== Information supplied

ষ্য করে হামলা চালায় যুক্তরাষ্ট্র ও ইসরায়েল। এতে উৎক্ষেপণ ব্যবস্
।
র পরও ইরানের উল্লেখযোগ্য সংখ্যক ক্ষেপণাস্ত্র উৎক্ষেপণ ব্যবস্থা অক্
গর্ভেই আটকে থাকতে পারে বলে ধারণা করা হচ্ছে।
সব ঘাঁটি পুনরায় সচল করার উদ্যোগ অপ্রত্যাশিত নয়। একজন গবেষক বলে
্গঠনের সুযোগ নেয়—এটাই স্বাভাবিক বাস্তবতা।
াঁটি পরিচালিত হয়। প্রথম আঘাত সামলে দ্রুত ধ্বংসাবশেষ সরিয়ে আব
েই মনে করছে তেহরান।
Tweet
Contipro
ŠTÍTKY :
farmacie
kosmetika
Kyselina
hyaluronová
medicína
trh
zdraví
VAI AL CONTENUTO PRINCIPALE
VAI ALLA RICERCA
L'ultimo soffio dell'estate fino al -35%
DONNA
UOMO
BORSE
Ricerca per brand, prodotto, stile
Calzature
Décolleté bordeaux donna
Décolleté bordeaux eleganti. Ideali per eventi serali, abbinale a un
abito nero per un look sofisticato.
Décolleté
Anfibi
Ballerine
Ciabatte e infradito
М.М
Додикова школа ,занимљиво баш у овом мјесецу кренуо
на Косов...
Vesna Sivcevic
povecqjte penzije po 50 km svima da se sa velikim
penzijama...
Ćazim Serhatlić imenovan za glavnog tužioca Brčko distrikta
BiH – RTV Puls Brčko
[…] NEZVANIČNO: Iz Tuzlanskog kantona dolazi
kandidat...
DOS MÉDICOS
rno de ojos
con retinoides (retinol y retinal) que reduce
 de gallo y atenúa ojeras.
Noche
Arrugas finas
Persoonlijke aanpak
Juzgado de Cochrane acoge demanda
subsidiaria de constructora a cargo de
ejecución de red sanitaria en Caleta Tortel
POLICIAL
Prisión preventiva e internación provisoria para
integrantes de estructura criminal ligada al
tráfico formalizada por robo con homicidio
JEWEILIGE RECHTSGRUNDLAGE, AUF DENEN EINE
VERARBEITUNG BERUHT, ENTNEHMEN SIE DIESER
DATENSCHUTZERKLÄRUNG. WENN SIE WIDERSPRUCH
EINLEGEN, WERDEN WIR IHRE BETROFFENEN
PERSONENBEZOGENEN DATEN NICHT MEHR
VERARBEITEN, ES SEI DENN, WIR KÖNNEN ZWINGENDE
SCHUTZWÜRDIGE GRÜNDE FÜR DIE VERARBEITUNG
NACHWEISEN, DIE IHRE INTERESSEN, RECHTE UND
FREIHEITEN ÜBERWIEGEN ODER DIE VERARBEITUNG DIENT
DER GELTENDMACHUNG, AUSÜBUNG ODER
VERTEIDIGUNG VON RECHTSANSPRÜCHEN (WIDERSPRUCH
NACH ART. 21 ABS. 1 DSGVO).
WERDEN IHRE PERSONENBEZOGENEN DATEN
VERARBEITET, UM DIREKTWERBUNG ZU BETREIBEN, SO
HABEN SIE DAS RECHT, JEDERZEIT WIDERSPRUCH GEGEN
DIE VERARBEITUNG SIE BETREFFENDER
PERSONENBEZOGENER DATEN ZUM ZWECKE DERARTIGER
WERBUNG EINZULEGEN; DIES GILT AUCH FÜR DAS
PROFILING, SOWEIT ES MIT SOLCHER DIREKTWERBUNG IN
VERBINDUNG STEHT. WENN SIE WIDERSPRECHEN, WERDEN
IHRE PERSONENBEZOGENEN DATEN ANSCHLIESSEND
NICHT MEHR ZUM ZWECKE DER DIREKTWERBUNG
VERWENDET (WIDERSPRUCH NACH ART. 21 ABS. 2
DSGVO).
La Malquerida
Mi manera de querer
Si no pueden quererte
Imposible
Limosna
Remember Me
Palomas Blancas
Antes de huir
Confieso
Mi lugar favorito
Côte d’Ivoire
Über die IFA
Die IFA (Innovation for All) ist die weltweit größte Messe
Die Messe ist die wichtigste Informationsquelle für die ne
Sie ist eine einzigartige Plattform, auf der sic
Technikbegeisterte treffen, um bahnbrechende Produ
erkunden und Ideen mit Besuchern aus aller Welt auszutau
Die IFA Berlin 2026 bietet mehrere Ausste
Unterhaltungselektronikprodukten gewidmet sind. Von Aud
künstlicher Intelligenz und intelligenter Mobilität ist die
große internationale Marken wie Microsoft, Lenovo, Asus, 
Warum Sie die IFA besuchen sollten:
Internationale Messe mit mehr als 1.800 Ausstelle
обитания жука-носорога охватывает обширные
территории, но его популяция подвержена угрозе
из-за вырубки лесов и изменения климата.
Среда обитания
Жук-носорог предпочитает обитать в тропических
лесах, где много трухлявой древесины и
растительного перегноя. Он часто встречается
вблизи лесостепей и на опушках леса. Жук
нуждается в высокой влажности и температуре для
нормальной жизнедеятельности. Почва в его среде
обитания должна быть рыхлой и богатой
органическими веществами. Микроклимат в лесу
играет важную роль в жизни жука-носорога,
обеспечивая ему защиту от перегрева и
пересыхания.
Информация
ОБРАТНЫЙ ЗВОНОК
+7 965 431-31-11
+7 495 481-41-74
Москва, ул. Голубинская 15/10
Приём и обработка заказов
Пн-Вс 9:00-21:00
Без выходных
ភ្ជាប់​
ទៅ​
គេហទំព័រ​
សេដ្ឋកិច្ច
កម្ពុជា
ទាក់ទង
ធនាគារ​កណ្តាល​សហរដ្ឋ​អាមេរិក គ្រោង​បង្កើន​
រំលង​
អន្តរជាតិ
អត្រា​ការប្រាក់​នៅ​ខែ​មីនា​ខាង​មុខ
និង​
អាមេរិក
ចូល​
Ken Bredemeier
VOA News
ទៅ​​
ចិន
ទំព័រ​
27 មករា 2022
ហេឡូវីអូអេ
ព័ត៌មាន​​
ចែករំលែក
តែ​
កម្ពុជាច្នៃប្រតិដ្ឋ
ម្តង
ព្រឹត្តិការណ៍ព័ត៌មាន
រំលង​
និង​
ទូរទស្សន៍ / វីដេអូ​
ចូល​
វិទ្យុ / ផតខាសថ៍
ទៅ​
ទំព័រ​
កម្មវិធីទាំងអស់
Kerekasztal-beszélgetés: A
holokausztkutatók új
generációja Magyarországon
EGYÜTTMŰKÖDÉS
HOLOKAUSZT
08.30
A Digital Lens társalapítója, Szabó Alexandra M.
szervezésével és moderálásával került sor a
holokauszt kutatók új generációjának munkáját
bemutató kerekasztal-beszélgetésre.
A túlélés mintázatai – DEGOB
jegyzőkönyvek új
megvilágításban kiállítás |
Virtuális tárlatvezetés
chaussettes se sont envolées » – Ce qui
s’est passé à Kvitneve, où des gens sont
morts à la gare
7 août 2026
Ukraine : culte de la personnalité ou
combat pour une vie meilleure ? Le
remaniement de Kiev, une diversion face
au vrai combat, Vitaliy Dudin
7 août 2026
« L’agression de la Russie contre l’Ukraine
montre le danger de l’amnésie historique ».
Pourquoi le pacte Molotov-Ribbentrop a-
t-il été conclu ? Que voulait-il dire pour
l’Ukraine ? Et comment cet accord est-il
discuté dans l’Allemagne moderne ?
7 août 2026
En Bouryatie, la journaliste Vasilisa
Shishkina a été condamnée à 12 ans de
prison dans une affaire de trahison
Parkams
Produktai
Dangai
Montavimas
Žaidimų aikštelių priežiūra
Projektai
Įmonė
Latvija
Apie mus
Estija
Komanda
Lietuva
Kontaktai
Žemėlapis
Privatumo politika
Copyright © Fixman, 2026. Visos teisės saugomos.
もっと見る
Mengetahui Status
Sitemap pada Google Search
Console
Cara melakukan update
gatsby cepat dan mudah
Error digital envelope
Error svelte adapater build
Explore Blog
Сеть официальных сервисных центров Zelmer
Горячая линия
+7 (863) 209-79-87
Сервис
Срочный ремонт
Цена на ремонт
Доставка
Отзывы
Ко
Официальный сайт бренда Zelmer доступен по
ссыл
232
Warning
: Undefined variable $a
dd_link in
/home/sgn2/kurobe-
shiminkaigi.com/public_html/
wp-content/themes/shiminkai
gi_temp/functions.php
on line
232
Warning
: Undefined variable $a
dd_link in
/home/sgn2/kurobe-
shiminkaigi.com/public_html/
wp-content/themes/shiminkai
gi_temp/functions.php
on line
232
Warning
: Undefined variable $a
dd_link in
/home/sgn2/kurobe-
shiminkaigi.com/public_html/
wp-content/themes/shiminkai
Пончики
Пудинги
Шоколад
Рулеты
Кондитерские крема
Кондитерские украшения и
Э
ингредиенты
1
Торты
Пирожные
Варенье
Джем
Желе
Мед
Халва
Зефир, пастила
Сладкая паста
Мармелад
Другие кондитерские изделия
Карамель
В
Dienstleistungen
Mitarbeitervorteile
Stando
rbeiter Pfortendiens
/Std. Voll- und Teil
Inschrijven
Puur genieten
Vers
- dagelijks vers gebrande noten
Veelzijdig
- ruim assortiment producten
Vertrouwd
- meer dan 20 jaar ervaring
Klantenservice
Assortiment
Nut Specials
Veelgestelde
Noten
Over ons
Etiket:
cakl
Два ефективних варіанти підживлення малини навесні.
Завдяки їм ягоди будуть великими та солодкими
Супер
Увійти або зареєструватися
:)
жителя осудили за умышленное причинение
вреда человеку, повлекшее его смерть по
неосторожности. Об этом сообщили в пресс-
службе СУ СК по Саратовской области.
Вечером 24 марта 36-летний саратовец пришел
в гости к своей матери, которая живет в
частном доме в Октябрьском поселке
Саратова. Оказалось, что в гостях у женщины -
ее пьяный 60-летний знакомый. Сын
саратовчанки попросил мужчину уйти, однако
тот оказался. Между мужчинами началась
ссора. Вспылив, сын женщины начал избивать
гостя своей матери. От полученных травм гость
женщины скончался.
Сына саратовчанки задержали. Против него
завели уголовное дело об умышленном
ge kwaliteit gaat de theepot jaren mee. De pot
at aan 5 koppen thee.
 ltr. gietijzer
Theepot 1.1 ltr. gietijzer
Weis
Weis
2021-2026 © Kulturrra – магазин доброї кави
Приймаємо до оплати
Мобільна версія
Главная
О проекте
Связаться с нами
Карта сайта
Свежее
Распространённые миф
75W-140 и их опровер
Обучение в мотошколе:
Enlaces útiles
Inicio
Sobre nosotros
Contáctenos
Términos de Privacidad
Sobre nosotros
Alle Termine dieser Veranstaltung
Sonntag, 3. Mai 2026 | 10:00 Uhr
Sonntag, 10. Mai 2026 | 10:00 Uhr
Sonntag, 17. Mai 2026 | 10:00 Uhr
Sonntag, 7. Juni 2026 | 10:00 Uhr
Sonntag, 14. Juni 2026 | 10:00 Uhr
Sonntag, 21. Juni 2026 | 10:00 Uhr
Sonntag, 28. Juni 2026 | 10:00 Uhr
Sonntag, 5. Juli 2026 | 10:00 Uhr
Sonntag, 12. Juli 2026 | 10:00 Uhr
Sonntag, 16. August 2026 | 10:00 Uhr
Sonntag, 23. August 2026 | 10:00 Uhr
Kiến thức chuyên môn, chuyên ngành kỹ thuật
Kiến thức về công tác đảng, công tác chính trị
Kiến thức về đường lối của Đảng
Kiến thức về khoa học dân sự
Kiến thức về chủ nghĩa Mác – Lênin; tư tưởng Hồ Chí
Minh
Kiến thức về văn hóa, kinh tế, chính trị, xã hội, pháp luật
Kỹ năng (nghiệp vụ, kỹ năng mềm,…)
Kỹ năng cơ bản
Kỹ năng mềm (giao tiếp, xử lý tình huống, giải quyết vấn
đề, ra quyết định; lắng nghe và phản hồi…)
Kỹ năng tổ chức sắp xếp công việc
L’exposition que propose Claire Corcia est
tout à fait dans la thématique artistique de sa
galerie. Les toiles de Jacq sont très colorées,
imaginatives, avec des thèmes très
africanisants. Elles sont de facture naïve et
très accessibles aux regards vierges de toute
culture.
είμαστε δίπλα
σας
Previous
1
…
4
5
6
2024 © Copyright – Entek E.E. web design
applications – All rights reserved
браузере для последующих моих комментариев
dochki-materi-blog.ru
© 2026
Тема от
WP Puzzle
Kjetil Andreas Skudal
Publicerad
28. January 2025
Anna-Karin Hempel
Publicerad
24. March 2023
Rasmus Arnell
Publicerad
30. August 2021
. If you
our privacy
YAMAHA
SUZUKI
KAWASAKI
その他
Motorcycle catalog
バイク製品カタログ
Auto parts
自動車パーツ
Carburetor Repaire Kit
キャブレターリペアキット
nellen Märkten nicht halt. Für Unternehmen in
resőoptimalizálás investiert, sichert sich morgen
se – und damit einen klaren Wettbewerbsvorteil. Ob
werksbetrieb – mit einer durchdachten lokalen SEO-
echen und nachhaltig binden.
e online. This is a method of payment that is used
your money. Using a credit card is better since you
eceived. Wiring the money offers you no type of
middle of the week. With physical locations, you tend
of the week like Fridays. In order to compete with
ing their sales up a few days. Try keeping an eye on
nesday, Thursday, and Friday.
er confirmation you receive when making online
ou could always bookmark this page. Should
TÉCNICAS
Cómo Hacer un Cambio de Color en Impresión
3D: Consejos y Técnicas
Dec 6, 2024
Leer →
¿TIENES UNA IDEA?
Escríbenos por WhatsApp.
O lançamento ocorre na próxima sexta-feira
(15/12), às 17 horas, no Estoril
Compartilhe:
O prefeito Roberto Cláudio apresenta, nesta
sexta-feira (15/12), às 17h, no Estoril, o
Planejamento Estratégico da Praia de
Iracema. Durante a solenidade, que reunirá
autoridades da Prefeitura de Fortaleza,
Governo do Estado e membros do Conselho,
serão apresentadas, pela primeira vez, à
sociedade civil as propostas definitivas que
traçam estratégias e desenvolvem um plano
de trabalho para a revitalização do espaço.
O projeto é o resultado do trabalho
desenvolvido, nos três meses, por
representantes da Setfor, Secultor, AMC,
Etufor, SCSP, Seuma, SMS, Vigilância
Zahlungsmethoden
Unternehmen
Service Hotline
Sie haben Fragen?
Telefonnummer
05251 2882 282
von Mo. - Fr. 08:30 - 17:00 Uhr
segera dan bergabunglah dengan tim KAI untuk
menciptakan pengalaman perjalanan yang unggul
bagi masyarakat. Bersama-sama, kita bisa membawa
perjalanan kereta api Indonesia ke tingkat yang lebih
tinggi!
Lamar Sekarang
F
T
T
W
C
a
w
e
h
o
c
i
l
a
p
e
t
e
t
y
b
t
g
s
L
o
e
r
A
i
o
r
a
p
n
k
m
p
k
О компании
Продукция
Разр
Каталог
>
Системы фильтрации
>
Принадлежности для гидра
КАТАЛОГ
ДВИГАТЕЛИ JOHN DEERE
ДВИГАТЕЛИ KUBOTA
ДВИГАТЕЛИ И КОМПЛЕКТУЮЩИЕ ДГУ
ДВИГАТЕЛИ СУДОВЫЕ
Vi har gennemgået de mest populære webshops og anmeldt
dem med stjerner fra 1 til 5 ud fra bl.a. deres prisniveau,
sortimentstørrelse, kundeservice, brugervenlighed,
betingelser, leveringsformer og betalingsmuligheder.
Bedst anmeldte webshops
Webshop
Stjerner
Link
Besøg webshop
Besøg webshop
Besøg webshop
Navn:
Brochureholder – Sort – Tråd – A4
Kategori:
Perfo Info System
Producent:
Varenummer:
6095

====

- **Task to complete**
How many lines in the rows above contain the string "money"? Case counts. Give only the number.

- **Reply**
2